━━━ Entries supplied
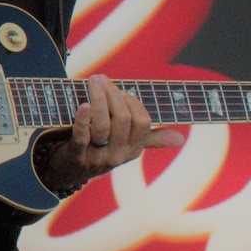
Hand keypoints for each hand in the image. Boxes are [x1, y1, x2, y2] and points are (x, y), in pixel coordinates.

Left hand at [41, 74, 184, 188]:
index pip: (143, 122)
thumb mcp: (127, 146)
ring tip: (93, 81)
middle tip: (101, 78)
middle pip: (122, 119)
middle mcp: (118, 155)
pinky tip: (83, 104)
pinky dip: (82, 119)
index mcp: (133, 149)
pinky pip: (81, 136)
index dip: (133, 103)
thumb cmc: (101, 149)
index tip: (121, 91)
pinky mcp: (76, 155)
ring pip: (102, 125)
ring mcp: (97, 156)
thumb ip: (151, 139)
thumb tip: (180, 139)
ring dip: (98, 99)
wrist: (70, 172)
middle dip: (113, 94)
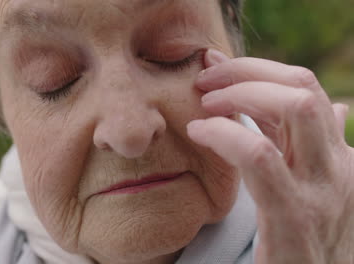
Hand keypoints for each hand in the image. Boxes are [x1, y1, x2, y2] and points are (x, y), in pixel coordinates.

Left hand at [187, 49, 353, 263]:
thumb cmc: (307, 239)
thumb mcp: (313, 185)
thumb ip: (309, 146)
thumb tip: (335, 106)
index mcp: (337, 154)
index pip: (303, 88)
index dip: (256, 69)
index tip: (216, 67)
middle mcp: (338, 165)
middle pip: (301, 87)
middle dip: (247, 71)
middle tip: (205, 80)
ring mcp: (321, 190)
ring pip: (293, 108)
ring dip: (240, 94)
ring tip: (204, 105)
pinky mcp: (294, 217)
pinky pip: (259, 156)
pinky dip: (225, 134)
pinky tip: (199, 133)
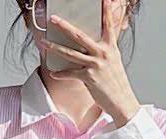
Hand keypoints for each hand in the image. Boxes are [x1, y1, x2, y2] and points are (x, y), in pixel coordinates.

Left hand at [42, 0, 141, 127]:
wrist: (121, 101)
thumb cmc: (116, 82)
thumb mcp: (114, 62)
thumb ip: (105, 51)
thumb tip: (95, 46)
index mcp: (110, 47)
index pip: (108, 25)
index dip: (106, 11)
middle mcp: (103, 53)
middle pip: (80, 36)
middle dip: (65, 26)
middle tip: (54, 19)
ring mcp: (95, 65)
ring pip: (70, 53)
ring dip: (55, 47)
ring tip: (44, 42)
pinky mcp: (89, 78)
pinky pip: (71, 73)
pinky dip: (61, 74)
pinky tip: (54, 73)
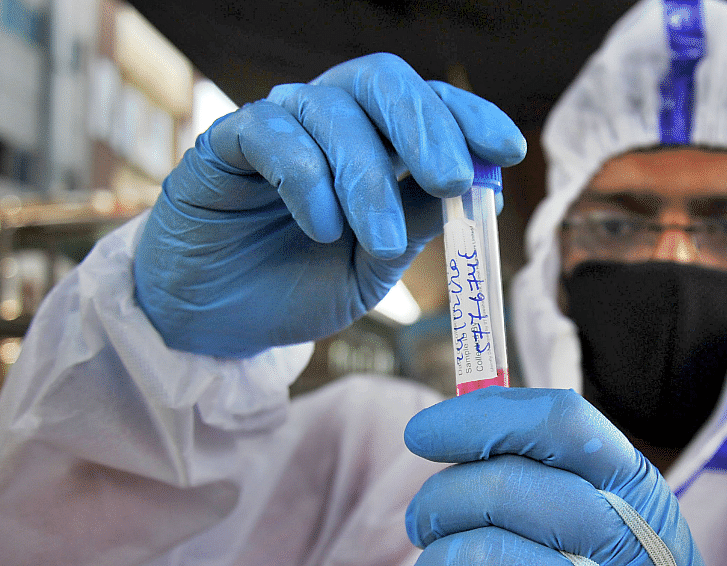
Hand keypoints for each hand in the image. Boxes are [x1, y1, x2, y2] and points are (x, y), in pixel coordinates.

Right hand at [134, 53, 525, 356]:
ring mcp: (278, 125)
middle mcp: (330, 121)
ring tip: (379, 241)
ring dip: (368, 177)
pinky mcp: (224, 143)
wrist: (219, 322)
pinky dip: (306, 178)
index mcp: (376, 142)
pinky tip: (321, 227)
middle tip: (453, 180)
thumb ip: (415, 223)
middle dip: (427, 128)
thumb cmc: (299, 284)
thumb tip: (477, 193)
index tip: (507, 152)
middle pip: (384, 82)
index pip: (429, 105)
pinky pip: (271, 134)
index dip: (470, 118)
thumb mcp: (373, 265)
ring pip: (333, 112)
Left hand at [404, 388, 726, 565]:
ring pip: (468, 554)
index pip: (557, 421)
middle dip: (437, 501)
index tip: (423, 433)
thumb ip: (554, 463)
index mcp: (634, 487)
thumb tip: (457, 420)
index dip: (477, 417)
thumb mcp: (628, 512)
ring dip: (432, 565)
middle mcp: (618, 538)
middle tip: (425, 523)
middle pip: (497, 485)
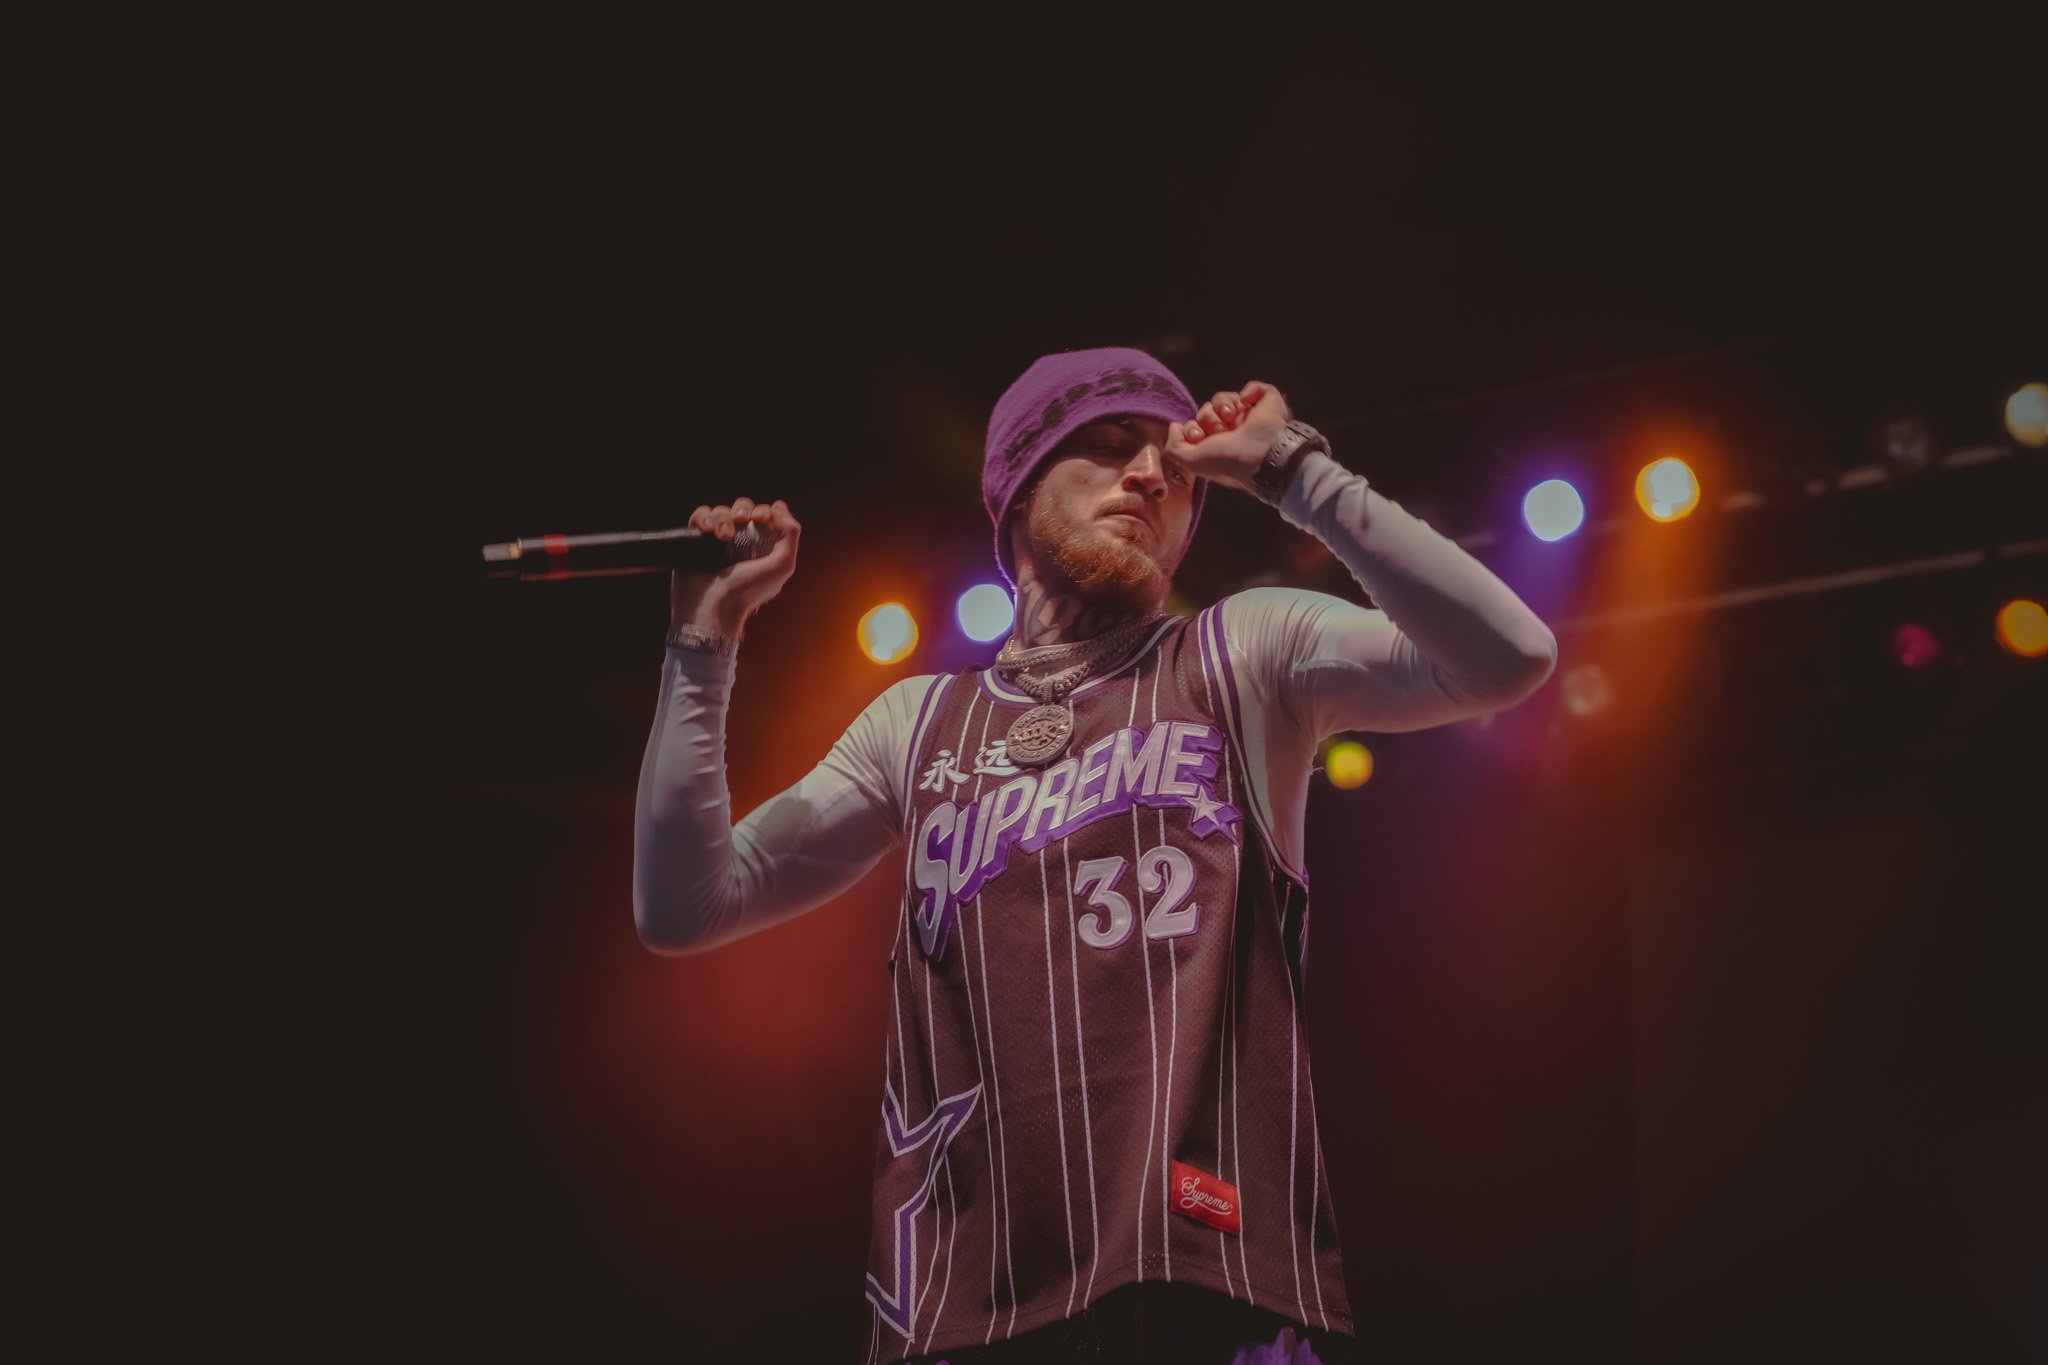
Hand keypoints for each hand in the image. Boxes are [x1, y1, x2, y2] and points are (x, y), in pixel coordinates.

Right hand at [669, 497, 801, 637]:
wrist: (712, 607)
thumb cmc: (748, 592)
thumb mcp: (782, 566)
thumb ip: (790, 535)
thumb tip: (779, 507)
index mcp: (761, 548)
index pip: (764, 516)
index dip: (764, 511)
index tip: (762, 518)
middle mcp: (739, 543)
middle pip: (742, 508)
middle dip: (744, 508)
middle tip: (743, 520)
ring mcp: (716, 542)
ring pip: (721, 511)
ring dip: (723, 518)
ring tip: (723, 536)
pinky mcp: (695, 542)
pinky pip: (700, 517)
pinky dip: (704, 518)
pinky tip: (707, 531)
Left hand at [1165, 381, 1293, 495]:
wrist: (1261, 453)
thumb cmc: (1228, 461)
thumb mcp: (1192, 462)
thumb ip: (1175, 448)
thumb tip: (1174, 426)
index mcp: (1218, 446)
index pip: (1197, 427)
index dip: (1192, 428)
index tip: (1197, 436)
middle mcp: (1233, 432)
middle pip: (1207, 411)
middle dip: (1207, 418)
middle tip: (1218, 430)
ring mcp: (1250, 416)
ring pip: (1225, 398)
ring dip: (1223, 406)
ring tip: (1230, 418)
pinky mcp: (1267, 403)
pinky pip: (1254, 388)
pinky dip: (1250, 391)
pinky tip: (1247, 403)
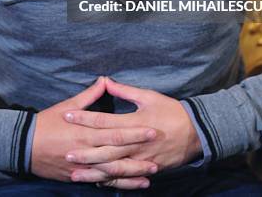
━━━━━━
# Work item
Each line above is to be transcribed exactly, though its pictures are not.

# Answer to this problem
Hand keypoints for each hand in the image. Boxes are [x1, y1, x2, y2] and points are (x, y), in pixel coordinates.

Left hand at [41, 74, 184, 188]:
index pip: (143, 122)
thumb mcp: (127, 146)
ring tip: (93, 81)
middle tip: (101, 78)
middle pip: (122, 119)
middle mcp: (118, 155)
pinky tip: (83, 104)
pinky dip: (82, 119)
index mcp: (133, 149)
pinky pip: (81, 136)
index dip: (133, 103)
thumb cmc: (101, 149)
index tip: (121, 91)
pinky mcp: (76, 155)
ring pip: (102, 125)
ring mcp: (97, 156)
thumb ip: (151, 139)
thumb tip: (180, 139)
ring dip: (98, 99)
wrist: (70, 172)
middle dip: (113, 94)
Hand keypoints for each hand in the image. Boxes are [x1, y1, x2, y2] and points are (x, y), in pixel coordinates.

Left hand at [187, 49, 353, 263]:
thumb cmc: (307, 239)
thumb mcp: (313, 185)
thumb ip: (309, 146)
thumb tip: (335, 106)
index mcp: (337, 154)
index pip: (303, 88)
index dip: (256, 69)
index tip: (216, 67)
middle mcp: (338, 165)
middle pip: (301, 87)
middle dip: (247, 71)
middle tip: (205, 80)
ring mcp: (321, 190)
ring pip: (293, 108)
ring dip: (240, 94)
ring tip: (204, 105)
pinky mcp: (294, 217)
pinky pip: (259, 156)
pinky dip: (225, 134)
pinky tip: (199, 133)
Hand keypoints for each hand in the image. Boxes are [x1, y1, x2, y2] and points are (x, y), in pixel coordinates.

Left hand at [42, 0, 141, 127]:
wrist: (121, 101)
thumb cmc: (116, 82)
thumb mcp: (114, 62)
thumb ip: (105, 51)
thumb tip: (95, 46)
index mcp: (110, 47)
index pip: (108, 25)
index dip: (106, 11)
middle mcp: (103, 53)
middle pip: (80, 36)
middle dip: (65, 26)
middle tip: (54, 19)
ring mcp: (95, 65)
ring pip: (70, 53)
ring dip: (55, 47)
ring tip: (44, 42)
pinky mcp: (89, 78)
pinky pip: (71, 73)
pinky dip: (61, 74)
pinky tip: (54, 73)
Hand keypoints for each hand in the image. Boxes are [x1, y1, x2, y2] and points are (x, y), in pixel coordinates.

Right hand at [134, 53, 525, 356]:
ring mcp: (278, 125)
middle mcp: (330, 121)
ring tip: (379, 241)
ring dip: (368, 177)
pinky mcp: (224, 143)
wrist: (219, 322)
pinky dip: (306, 178)
index mcp: (376, 142)
pinky tip: (321, 227)
middle tip: (453, 180)
thumb ip: (415, 223)
middle dip: (427, 128)
thumb cmc: (299, 284)
thumb tip: (477, 193)
index tip: (507, 152)
middle pip: (384, 82)
index pip: (429, 105)
pinky pip: (271, 134)
index dip: (470, 118)
thumb mcp: (373, 265)
ring pip: (333, 112)
Left hand at [404, 388, 726, 565]:
ring pip: (468, 554)
index pip: (557, 421)
middle dip: (437, 501)
index tip: (423, 433)
thumb ip: (554, 463)
index mcp: (634, 487)
thumb tip: (457, 420)
index dip: (477, 417)
thumb mcp: (628, 512)
ring dip: (432, 565)
middle mcp: (618, 538)
middle tip: (425, 523)
middle pip: (497, 485)
Hand keypoints for each hand in the image. Boxes are [x1, y1, x2, y2] and points are (x, y), in pixel coordinates.

Right hand at [669, 497, 801, 637]:
wrist: (712, 607)
thumb cmc: (748, 592)
thumb mcp: (782, 566)
thumb ip: (790, 535)
thumb tip: (779, 507)
index mcp: (761, 548)
index pip: (764, 516)
index dip: (764, 511)
index tip: (762, 518)
middle mcp: (739, 543)
middle pip: (742, 508)
middle dip: (744, 508)
middle tip: (743, 520)
ring mcp: (716, 542)
ring pip: (721, 511)
ring dip: (723, 518)
ring tip: (723, 536)
pinky mcp: (695, 542)
pinky pip: (700, 517)
pinky dip: (704, 518)
pinky tip: (707, 531)
Left hand at [1165, 381, 1293, 495]:
wrist: (1261, 453)
thumb cmc: (1228, 461)
thumb mcp: (1192, 462)
thumb ip: (1175, 448)
thumb tip: (1174, 426)
index mcp: (1218, 446)
index pip: (1197, 427)
index dip: (1192, 428)
index tip: (1197, 436)
middle mcp: (1233, 432)
middle pip: (1207, 411)
middle dip: (1207, 418)
middle tip: (1218, 430)
ring mcp: (1250, 416)
ring pip: (1225, 398)
ring dip: (1223, 406)
ring tip: (1230, 418)
pinky mcp: (1267, 403)
pinky pip: (1254, 388)
pinky dip: (1250, 391)
pinky tip: (1247, 403)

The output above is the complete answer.